I was about to start writing a post about The Great Escape Festival, but as I was writing I kinda got into a bit of a rant about tea. So I’ve chopped and changed it about a bit. Great Escape to follow, I promise.

Lets begin at the beginning. It was a Thursday, it was overcast. I was tired and hungover. I’m lucky that I can get a direct train to Brighton, no faffing about changing in London or any of that crap, just a straight line there, sitting on the train for two hours, which turned into three because it was raining and apparently it was the wrong kind of rain. Before I even got on the train I was a little bit put out because… OK, let me explain.

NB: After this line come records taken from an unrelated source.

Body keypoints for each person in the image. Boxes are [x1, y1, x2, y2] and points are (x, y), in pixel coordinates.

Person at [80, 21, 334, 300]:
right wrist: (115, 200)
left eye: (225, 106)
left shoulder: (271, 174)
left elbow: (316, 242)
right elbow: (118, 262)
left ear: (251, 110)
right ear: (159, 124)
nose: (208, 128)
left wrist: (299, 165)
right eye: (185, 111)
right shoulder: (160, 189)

Every time I get a train I stop at the little kiosk on Platform 4 to get a cup of Darjeeling. Now I’m not just saying Darjeeling as some do to mean tea I mean Darjeeling. Now I don’t use the train very often, so every time there is a new person working behind the counter and every time I have to go through the rigmarole of trying to explain to them what I mean by this strange statement of “a cup of Darjeeling, please”, especially as this time the girl behind the counter tried to palm me off with an Orangina.

A Bottle of Orangina
A Bottle of Orangina
Cup of Darjeeling
Cup of Darjeeling

 

I don’t mind that she doesn’t know what darjeeling is, a lot of people don’t, but when there is a box of the stuff right by your left ear (it was in a box at head height) you would have thought she could put two and two together, wouldn’t you? And wouldn’t you have thought the manager would familairised the staff with what products there is in their outlet? And even so, don’t you think Darjeeling and Orangina sound different enough to question the order? I am aware that both words have a j sound in them but so does Gerbil!

After we all figured out what everyone wanted, I wanted a hot drink and she wanted £1.30, we did have quite a pleasant chat about tea in its various forms, and she did say she would give the Darjeeling a go. Perhaps a convert to the “Champagne of teas”, possibly.

I’d like to say I may sound overly aggressive in this post but that it is because I’m shouting here and now to vent, not at the girl, who clearly had no idea.